Хроульв молча смотрит на юношу, и на мгновение воздух как будто нагревается на один градус: (было шесть, стало семь) – воздух между ними возле распахнутой дверцы «русского джипа», мотор которого хрипит и временами постукивает сквозь блеяние у них за спиной. И все это на краю туна под вечер; и кулики-сороки тихонько обступили их и смотрят.

Тоурд высасывает из сигареты последние искры и слегка хулиганским жестом выкидывает окурок в траву. Хроульв провожает его полет взглядом и долго смотрит на него: слабая искорка в зеленой траве. Затем подходит к нему и гасит, наступив ногой. От него веет каким-то уму непостижимым покоем – когда он возвращается, не глядя на Тоурда, и идет назад вдоль каравана машин. Овцы возобновляют свое отчаянное блеяние. Фермер подходит к фуре сзади и пытается отпереть дверь, но не может: он с такими замками обращаться не умеет. В его спокойствии появляется намек на замешательство, – но он снова обретает полное равновесие, когда подходит сзади к грузовику и отвязывает заднюю решетку. Овцы – громко блеющие и удивленные – стоят на задней части платформы, но не решаются спрыгнуть. Хроульв берет одну из них за голову – это была Шапочка – и стаскивает ее с машины. Остальные устремляются за ней. Он смотрит, как прыгает стадо: одна приземлилась плохо, и он помогает ей встать, – и в растерянности разбегаются по туну, все так же блея. Его лицо подрагивает от потрясения чувств.

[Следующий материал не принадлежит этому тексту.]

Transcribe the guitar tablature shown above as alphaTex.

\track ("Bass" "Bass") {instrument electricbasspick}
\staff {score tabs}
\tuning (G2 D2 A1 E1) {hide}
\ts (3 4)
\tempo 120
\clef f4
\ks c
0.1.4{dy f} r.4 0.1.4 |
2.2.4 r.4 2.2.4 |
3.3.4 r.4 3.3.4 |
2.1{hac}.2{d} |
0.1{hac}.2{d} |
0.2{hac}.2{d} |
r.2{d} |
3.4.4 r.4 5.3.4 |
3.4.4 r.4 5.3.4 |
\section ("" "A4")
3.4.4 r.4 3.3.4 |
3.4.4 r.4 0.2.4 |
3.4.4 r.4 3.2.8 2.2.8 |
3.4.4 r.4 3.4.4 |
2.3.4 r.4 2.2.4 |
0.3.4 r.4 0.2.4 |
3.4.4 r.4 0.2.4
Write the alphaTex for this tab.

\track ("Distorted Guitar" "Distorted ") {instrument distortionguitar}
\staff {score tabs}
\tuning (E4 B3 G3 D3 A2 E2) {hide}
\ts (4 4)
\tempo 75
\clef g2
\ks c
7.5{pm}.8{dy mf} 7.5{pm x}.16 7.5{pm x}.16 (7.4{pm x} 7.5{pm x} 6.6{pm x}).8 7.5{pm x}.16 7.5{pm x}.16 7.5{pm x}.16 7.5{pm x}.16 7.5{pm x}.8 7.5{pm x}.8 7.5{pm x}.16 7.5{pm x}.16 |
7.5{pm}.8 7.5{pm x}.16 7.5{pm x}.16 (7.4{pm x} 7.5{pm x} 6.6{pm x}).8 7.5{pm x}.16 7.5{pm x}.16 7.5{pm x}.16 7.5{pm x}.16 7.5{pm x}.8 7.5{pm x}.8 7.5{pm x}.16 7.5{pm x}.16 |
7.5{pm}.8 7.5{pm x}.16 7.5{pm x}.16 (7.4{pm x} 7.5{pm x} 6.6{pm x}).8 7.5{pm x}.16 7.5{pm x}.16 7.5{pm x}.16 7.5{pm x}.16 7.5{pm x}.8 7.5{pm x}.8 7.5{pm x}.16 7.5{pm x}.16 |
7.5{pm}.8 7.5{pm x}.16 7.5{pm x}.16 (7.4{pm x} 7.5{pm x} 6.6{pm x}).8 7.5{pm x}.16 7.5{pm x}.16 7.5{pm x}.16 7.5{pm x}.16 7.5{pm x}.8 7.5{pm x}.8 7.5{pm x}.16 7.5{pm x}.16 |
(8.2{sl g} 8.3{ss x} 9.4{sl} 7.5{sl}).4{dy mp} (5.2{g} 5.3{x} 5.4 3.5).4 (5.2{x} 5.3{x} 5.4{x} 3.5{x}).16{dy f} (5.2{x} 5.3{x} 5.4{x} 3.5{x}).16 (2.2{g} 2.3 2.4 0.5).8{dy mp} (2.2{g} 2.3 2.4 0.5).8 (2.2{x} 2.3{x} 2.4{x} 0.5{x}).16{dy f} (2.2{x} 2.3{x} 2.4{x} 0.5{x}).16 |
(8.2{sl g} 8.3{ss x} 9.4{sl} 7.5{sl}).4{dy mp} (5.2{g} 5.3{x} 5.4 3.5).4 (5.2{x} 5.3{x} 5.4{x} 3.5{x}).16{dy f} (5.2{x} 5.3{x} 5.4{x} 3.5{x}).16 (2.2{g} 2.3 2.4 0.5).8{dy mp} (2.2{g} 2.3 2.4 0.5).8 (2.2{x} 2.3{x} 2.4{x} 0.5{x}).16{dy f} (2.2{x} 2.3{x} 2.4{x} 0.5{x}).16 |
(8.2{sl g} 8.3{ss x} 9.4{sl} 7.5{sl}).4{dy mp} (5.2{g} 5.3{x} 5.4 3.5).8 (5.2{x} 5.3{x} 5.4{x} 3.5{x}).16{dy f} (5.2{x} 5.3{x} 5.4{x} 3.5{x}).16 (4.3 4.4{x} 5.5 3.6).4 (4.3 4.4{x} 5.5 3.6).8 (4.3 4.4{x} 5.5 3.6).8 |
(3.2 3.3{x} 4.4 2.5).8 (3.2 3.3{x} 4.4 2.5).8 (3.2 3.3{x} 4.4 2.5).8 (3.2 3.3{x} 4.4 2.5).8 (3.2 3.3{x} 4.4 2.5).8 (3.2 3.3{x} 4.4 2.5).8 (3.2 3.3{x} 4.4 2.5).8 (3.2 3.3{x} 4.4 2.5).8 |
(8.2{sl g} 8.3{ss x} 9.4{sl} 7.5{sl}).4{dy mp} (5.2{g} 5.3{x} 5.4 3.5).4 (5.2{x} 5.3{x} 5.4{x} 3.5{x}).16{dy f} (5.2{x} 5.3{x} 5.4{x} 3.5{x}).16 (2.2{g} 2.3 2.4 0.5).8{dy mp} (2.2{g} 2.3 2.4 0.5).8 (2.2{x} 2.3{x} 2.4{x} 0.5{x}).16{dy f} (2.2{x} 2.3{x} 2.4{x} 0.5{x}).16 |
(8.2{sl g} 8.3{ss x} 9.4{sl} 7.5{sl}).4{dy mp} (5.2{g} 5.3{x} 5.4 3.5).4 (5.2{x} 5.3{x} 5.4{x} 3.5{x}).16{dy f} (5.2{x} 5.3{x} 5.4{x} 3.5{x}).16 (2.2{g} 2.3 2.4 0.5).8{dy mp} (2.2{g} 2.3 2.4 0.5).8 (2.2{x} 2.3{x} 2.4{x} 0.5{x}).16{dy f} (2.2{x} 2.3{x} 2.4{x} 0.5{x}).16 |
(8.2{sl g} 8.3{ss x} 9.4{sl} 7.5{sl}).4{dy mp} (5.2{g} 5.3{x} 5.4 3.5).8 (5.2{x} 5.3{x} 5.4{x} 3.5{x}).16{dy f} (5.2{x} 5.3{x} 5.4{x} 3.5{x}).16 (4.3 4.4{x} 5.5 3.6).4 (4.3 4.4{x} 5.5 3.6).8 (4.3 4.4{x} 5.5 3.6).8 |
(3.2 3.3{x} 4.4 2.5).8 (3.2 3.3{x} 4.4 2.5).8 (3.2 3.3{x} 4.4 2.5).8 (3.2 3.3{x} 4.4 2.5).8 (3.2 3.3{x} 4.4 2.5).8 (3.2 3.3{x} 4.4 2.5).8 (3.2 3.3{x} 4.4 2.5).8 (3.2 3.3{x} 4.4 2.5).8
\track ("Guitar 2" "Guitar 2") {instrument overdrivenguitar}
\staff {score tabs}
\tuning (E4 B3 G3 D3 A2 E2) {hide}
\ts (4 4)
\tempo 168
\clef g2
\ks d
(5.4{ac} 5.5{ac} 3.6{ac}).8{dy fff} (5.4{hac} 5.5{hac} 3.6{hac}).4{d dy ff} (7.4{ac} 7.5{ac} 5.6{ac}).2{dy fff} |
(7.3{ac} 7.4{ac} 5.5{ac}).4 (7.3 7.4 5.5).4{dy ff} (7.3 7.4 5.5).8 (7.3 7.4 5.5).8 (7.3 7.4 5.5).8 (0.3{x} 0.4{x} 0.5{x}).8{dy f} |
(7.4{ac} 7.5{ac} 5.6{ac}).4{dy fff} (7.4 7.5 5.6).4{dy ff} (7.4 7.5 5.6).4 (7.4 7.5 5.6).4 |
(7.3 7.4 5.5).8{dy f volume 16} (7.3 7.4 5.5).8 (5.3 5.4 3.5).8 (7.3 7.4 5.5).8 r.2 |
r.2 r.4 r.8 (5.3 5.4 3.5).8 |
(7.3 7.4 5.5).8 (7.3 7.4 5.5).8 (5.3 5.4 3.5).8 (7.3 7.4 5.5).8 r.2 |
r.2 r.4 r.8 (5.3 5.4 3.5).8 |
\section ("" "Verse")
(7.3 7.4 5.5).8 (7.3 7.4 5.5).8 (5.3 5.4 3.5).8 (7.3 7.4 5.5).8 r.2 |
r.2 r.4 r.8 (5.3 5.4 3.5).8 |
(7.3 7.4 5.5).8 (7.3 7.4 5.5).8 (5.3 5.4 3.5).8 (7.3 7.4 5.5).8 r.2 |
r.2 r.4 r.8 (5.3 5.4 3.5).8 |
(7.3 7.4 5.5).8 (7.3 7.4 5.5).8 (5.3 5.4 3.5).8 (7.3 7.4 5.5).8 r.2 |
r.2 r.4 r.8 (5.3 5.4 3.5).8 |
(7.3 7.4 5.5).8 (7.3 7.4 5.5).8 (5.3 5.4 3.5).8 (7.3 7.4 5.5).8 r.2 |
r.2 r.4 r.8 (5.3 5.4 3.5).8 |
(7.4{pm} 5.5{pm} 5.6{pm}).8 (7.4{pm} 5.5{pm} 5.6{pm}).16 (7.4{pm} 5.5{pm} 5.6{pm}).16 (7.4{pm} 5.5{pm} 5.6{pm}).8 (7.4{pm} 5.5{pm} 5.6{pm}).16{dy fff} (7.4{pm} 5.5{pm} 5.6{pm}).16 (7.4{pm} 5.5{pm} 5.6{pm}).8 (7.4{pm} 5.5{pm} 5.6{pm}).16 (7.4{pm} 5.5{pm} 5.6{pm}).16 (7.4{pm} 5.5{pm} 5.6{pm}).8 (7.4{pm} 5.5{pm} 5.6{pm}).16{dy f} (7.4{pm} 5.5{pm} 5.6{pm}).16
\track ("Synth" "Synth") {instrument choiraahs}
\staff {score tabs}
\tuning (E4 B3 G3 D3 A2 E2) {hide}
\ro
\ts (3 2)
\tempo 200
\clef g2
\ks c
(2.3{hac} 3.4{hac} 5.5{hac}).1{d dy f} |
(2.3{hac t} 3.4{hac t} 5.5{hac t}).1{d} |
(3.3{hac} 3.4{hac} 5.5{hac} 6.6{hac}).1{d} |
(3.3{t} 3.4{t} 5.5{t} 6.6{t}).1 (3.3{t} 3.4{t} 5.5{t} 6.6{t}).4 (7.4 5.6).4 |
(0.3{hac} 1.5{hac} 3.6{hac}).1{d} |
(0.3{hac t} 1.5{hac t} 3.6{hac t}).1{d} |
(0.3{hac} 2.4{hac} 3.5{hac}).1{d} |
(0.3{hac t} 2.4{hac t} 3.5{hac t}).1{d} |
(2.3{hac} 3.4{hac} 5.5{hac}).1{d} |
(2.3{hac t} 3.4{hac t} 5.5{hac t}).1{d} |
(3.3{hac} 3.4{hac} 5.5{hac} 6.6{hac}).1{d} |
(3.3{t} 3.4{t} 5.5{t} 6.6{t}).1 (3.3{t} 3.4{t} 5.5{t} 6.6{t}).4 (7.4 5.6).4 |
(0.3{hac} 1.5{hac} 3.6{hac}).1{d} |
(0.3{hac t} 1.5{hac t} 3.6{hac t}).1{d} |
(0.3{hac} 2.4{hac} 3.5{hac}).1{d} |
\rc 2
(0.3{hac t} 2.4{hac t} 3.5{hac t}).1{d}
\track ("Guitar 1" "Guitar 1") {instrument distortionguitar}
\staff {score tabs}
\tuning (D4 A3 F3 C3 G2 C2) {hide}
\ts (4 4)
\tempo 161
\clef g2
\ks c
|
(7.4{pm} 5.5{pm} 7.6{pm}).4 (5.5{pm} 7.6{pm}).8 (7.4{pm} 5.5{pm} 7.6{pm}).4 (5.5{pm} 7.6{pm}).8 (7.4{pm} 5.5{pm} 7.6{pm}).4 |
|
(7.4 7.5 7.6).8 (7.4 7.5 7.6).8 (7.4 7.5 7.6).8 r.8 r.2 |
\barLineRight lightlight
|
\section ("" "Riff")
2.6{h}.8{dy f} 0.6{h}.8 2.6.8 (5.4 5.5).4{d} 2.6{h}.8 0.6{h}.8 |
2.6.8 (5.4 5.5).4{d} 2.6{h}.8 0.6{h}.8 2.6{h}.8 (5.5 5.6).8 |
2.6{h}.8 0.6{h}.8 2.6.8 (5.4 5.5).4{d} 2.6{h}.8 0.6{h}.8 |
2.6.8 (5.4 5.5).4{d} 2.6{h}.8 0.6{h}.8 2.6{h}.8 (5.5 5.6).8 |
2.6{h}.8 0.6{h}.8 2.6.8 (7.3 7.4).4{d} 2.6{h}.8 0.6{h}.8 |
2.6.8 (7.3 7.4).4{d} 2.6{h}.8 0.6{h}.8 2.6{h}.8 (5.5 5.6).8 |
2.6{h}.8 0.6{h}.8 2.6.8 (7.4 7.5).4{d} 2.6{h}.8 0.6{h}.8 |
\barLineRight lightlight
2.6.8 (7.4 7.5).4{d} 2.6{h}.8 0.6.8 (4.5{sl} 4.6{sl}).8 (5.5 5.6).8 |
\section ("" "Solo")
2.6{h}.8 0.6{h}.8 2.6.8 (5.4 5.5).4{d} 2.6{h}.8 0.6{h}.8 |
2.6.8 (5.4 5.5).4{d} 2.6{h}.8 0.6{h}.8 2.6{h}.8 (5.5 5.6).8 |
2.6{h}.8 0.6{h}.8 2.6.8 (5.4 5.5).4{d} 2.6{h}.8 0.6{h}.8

Мол, какого черта я творю – и все же я это сделаю!

За его спиной появляется фигурка, переминающаяся с ноги на ногу, – но фермер ее не видит, – это юноша: он весь вывернулся, руки в карманах, он не знает, как ему еще повернуться, и наконец произносит:

– Папа… Папа, ты…

У этих слов какое-то особенное старинное звучание. Хроульв разворачивается и врезает ему, опрокидывает на землю:

– Не зови меня папой, Тоурдишка – хух!

Паренек лежит в траве, а фермер подходит к нему большими шагами, поднимает за шкирку и отвешивает правым кулаком тумака, разбивает губу в кровь. Тот опускается на четвереньки и уползает от своего отца на тун, словно косматая овца, плюющаяся кровью. Рыжебородый – за ним и дает ему мощного пинка под зад.

– Ребята, хватай его! Он взбесился! – орет Баурд.